__Problem__
Copy each line from the entries that the word "temperature" appears in.

::: Records supplied :::

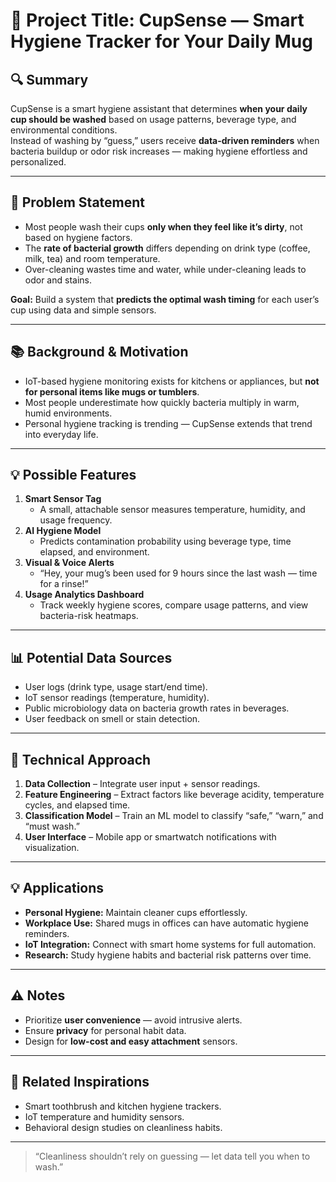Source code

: # 🧠 Project Title: CupSense — Smart Hygiene Tracker for Your Daily Mug  

## 🔍 Summary  
CupSense is a smart hygiene assistant that determines **when your daily cup should be washed** based on usage patterns, beverage type, and environmental conditions.  
Instead of washing by “guess,” users receive **data-driven reminders** when bacteria buildup or odor risk increases — making hygiene effortless and personalized.  

---

## 🎯 Problem Statement  
- Most people wash their cups **only when they feel like it’s dirty**, not based on hygiene factors.  
- The **rate of bacterial growth** differs depending on drink type (coffee, milk, tea) and room temperature.  
- Over-cleaning wastes time and water, while under-cleaning leads to odor and stains.  

**Goal:** Build a system that **predicts the optimal wash timing** for each user’s cup using data and simple sensors.  

---

## 📚 Background & Motivation  
- IoT-based hygiene monitoring exists for kitchens or appliances, but **not for personal items like mugs or tumblers**.  
- Most people underestimate how quickly bacteria multiply in warm, humid environments.  
- Personal hygiene tracking is trending — CupSense extends that trend into everyday life.  

---

## 💡 Possible Features  
1. **Smart Sensor Tag**  
   - A small, attachable sensor measures temperature, humidity, and usage frequency.  
2. **AI Hygiene Model**  
   - Predicts contamination probability using beverage type, time elapsed, and environment.  
3. **Visual & Voice Alerts**  
   - “Hey, your mug’s been used for 9 hours since the last wash — time for a rinse!”  
4. **Usage Analytics Dashboard**  
   - Track weekly hygiene scores, compare usage patterns, and view bacteria-risk heatmaps.  

---

## 📊 Potential Data Sources  
- User logs (drink type, usage start/end time).  
- IoT sensor readings (temperature, humidity).  
- Public microbiology data on bacteria growth rates in beverages.  
- User feedback on smell or stain detection.  

---

## 🧪 Technical Approach  
1. **Data Collection** – Integrate user input + sensor readings.  
2. **Feature Engineering** – Extract factors like beverage acidity, temperature cycles, and elapsed time.  
3. **Classification Model** – Train an ML model to classify “safe,” “warn,” and “must wash.”  
4. **User Interface** – Mobile app or smartwatch notifications with visualization.  

---

## 💡 Applications  
- **Personal Hygiene:** Maintain cleaner cups effortlessly.  
- **Workplace Use:** Shared mugs in offices can have automatic hygiene reminders.  
- **IoT Integration:** Connect with smart home systems for full automation.  
- **Research:** Study hygiene habits and bacterial risk patterns over time.  

---

## ⚠️ Notes  
- Prioritize **user convenience** — avoid intrusive alerts.  
- Ensure **privacy** for personal habit data.  
- Design for **low-cost and easy attachment** sensors.  

---

## 🔗 Related Inspirations  
- Smart toothbrush and kitchen hygiene trackers.  
- IoT temperature and humidity sensors.  
- Behavioral design studies on cleanliness habits.  

---

> “Cleanliness shouldn’t rely on guessing — let data tell you when to wash.”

:::

__Result for this exercise__
- The **rate of bacterial growth** differs depending on drink type (coffee, milk, tea) and room temperature.  
   - A small, attachable sensor measures temperature, humidity, and usage frequency.  
- IoT sensor readings (temperature, humidity).  
2. **Feature Engineering** – Extract factors like beverage acidity, temperature cycles, and elapsed time.  
- IoT temperature and humidity sensors.  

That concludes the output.